Sensibilización e información

Cecodap indica la necesidad de que la comunidad educativa conozca la importancia de medidas de bioseguridad y estrategias educativas adaptadas en una modalidad de pandemia.

«Promover temas específicos relacionados a las emociones, manejo de estrés, salud mental, convivencia y resolución de conflictos constituyen algunas herramientas importantes para fortalecer el clima escolar», suman las recomendaciones.

Equipo de gestión de riesgos

Conformar un equipo de trabajo integrado por miembros de la comunidad educativa que asuman la responsabilidad de ofrecer lineamientos generales, planificar, acompañar y verificar el cumplimiento de los protocolos de bioseguridad.

Reportes obligatorios y evitar discriminación por eventuales contagios

Se deben establecer mecanismos de reportes obligatorios en la escuela y para toda la comunidad educativa en los casos que uno de sus miembros o familiares directos sea diagnosticado con COVID-19.

«Es importante evitar cualquier discriminación, estigma o actitudes negativas frente a una persona que resulte con un diagnóstico positivo de COVID-19», resaltan.

Participación de los niños, niñas y adolescentes

Tomar en cuenta la participación y opinión de los estudiantes, para poder identificar sus necesidades, preocupaciones, propuestas y exigencias.

«Las escuelas deben diseñar mecanismos adecuados de consulta, escucha y participación para los estudiantes de acuerdo con las distintas edades y etapas educativas», explicaron.

En ese sentido, valorar la participación implica reconocer la importancia de los niños, niñas y adolescentes como protagonistas de su propia formación.

El Estado debe cumplir con sus obligaciones

Instaron al Estado a garantizar políticas públicas con recursos suficientes que garanticen el funcionamiento de todo el sistema educativo.

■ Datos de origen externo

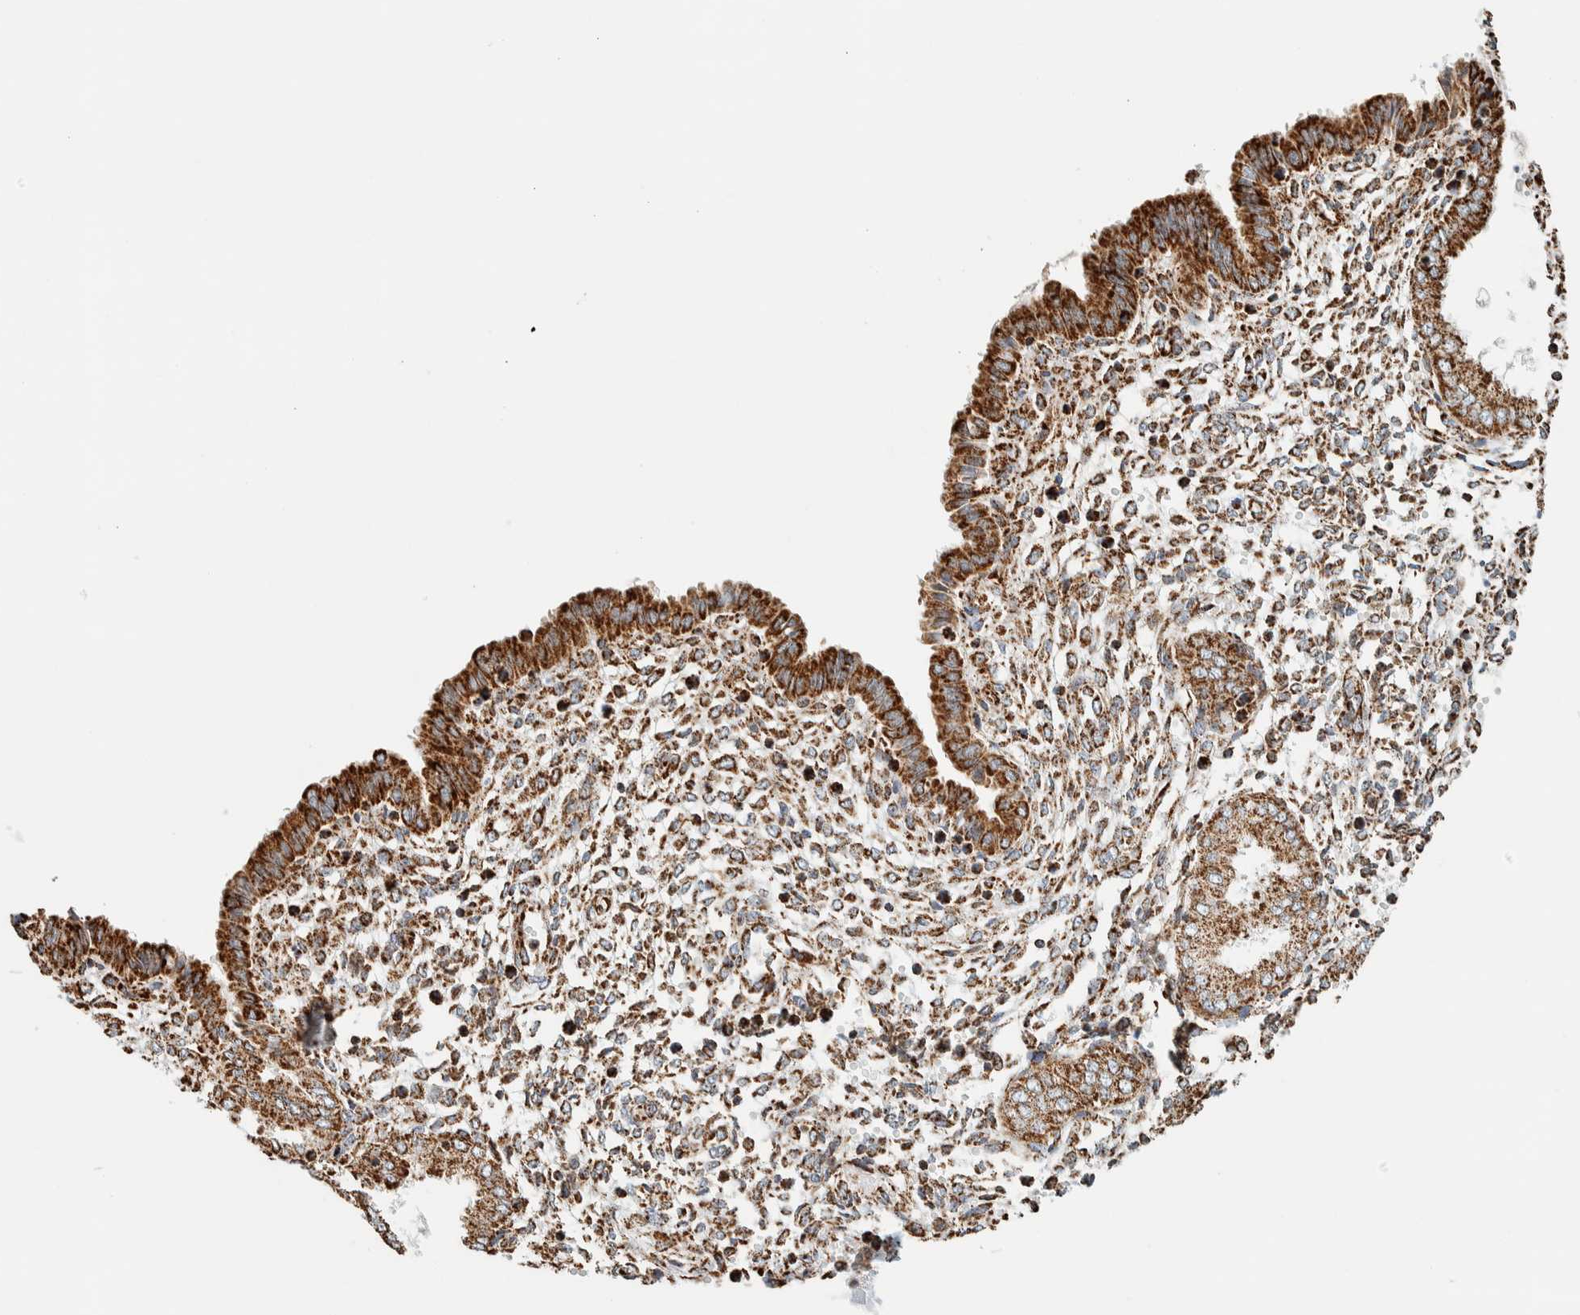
{"staining": {"intensity": "moderate", "quantity": ">75%", "location": "cytoplasmic/membranous"}, "tissue": "endometrium", "cell_type": "Cells in endometrial stroma", "image_type": "normal", "snomed": [{"axis": "morphology", "description": "Normal tissue, NOS"}, {"axis": "topography", "description": "Endometrium"}], "caption": "Brown immunohistochemical staining in normal human endometrium reveals moderate cytoplasmic/membranous staining in about >75% of cells in endometrial stroma. (DAB (3,3'-diaminobenzidine) = brown stain, brightfield microscopy at high magnification).", "gene": "ZNF454", "patient": {"sex": "female", "age": 33}}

También, se deben adoptar medidas para que las escuelas tengan acceso a electricidad, agua potable, transporte, seguridad, alimentación escolar, así como todos los servicios públicos que sean necesarios.

«Se debe prestar especial atención a la protección social del personal docente, administrativo y obrero adscritos a escuelas oficiales y asegurar el cumplimiento de los convenios institucionales con escuelas subvencionadas», finalizan.